The fun thing about all of this is that the top pyramid, the company vision, strategy, and objectives, are the “truth” for everything that you do. And for everything that your friendly marketer does.

You might have situations were her and your instinct, wishes, and even objectives are badly aligned, or not at all, but you should always be able to go back up to the top level, and it should help you find a compromise that helps the whole company.

in a recent assignment, I was sitting down with a customer, trying to figure out vision and objectives for individual roles within a new project. We found a lot of aspects where those visions might be opposed, i.e. what one role would want would be bad for another role.

A simplified example: a sales person would like to be able to offer a product at the smallest possible price (so people buy a lot), while the person getting the product would want to spend a decent amount (so they don’t have to bargain that hard). Someone must be responsible for the margin, and they must keep both those roles in check, make sure they work together.
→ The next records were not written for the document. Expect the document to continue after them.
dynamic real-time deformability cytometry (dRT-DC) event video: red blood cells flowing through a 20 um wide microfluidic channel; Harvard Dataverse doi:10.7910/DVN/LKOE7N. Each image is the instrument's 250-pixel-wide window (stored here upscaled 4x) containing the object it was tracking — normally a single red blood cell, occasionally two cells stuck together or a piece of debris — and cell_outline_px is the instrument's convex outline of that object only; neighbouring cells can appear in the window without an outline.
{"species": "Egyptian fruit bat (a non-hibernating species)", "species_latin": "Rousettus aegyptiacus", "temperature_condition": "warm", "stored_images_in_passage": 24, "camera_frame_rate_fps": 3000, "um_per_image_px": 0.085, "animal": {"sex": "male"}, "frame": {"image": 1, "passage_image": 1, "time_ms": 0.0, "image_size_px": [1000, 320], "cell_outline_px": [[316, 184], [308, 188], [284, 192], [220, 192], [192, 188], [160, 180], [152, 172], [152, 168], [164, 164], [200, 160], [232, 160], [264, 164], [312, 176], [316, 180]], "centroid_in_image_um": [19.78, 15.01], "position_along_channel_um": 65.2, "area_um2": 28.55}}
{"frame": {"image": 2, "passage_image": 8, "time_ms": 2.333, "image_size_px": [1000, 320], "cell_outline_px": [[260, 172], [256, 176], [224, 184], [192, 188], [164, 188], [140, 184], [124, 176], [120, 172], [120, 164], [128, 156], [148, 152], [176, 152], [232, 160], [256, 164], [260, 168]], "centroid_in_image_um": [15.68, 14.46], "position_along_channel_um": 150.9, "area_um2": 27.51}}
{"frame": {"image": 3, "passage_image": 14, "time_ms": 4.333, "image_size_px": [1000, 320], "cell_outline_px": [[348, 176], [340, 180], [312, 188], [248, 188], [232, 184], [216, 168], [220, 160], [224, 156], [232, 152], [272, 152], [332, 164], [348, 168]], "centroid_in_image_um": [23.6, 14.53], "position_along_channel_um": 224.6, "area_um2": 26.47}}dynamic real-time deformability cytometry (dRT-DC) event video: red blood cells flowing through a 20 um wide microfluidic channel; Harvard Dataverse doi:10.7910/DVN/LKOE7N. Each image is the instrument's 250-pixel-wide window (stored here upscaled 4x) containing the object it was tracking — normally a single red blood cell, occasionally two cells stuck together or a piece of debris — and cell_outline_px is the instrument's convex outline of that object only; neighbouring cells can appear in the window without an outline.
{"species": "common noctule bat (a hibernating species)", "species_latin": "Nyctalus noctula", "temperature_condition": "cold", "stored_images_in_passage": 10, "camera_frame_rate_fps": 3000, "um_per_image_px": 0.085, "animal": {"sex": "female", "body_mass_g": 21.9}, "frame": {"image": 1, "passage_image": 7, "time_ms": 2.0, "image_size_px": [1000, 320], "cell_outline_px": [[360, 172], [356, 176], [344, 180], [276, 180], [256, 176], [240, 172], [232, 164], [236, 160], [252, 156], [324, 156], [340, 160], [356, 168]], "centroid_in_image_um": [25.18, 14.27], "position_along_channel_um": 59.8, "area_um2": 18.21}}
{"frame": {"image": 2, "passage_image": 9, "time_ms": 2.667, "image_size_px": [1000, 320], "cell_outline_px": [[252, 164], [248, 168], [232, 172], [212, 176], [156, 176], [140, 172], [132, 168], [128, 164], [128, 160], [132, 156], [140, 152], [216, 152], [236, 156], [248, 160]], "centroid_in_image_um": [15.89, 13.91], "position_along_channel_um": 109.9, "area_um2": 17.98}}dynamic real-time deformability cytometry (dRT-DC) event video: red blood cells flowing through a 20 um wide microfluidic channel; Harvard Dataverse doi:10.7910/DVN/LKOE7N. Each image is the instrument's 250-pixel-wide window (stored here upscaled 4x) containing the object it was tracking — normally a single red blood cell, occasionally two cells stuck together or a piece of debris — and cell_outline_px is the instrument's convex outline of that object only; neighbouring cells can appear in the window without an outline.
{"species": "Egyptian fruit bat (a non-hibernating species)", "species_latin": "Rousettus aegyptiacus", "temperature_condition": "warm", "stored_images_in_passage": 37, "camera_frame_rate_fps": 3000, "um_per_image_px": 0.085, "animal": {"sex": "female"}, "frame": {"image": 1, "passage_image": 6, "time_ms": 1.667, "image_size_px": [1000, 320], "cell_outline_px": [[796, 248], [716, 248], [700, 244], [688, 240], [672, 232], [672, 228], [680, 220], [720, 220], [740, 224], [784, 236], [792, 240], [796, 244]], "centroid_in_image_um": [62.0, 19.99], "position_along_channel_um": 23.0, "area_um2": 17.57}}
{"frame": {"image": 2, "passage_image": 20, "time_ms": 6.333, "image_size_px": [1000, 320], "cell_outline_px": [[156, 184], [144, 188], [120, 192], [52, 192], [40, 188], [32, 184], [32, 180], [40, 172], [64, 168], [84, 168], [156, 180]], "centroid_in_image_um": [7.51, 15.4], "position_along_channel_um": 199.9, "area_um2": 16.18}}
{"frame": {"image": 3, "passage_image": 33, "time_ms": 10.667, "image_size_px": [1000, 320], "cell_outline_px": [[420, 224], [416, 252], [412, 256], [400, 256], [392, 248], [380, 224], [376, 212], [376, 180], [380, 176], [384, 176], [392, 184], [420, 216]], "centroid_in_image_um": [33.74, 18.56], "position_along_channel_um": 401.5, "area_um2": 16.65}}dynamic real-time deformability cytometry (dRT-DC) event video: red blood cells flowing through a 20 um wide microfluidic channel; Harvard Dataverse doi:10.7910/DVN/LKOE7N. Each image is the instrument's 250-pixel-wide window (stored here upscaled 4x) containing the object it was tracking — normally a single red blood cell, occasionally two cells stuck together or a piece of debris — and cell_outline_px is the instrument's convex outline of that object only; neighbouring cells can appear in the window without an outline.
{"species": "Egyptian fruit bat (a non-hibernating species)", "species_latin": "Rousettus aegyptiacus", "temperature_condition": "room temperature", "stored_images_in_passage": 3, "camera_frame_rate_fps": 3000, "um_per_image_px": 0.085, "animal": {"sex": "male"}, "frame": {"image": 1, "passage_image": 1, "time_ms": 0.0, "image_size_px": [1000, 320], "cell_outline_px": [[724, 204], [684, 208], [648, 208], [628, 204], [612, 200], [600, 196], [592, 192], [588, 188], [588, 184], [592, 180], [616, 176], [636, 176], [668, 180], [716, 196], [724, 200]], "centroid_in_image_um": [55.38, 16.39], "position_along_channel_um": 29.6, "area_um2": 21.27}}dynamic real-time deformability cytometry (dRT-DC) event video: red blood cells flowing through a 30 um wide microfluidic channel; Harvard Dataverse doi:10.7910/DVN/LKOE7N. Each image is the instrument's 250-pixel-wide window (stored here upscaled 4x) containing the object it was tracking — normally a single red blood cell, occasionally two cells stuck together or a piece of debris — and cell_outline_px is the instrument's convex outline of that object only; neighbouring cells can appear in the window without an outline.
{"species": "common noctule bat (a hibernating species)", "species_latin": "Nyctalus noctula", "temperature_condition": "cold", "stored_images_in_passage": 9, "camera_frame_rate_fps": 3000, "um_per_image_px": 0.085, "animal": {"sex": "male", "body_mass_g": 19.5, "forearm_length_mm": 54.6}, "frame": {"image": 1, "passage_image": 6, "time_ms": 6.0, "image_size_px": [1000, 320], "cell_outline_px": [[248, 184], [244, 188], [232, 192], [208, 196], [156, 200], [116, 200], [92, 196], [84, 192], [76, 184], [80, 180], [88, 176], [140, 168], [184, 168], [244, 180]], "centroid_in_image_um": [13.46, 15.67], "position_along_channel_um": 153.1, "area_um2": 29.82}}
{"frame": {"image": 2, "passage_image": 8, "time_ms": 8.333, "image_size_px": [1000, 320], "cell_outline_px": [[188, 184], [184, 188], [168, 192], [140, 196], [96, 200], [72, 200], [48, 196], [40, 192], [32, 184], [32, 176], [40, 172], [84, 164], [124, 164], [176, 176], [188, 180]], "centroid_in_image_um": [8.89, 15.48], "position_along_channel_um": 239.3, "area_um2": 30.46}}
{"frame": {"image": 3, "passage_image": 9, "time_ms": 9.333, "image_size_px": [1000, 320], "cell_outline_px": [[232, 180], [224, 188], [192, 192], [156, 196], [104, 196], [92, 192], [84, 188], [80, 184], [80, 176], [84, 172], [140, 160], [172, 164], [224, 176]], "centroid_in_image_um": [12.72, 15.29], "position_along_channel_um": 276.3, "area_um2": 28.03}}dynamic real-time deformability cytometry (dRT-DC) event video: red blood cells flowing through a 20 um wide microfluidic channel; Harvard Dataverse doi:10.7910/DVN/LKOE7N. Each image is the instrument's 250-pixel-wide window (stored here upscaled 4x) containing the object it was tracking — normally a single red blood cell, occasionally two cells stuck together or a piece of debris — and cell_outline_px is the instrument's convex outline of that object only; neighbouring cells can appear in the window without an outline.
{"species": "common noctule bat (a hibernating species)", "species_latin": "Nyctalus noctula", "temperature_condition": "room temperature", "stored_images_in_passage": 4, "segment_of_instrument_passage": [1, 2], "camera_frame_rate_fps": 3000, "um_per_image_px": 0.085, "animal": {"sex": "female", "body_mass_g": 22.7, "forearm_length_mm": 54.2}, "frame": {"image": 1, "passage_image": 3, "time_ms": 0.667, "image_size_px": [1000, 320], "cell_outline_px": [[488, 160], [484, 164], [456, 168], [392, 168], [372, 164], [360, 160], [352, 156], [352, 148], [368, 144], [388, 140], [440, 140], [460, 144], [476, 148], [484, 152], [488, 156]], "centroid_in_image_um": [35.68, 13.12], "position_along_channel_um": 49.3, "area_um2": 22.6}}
Back to our site, and Marketing handling Analytics, Testing, and othe tools.

Marketing needs the site to perform. It is often their cheapest and most flexible inbound channel. They do sometimes break it, sure, but they need the site more than you (the developer) do.

I guess what I’m trying to say is: trust them a bit, let them do stuff. Don’t try and lock everything down, and certainly don’t handle things that are not aligned with your goals.

Analytics and Target are not successful if you measure site stability, or page load performance. But they can be incredibly successful if you measure other goals.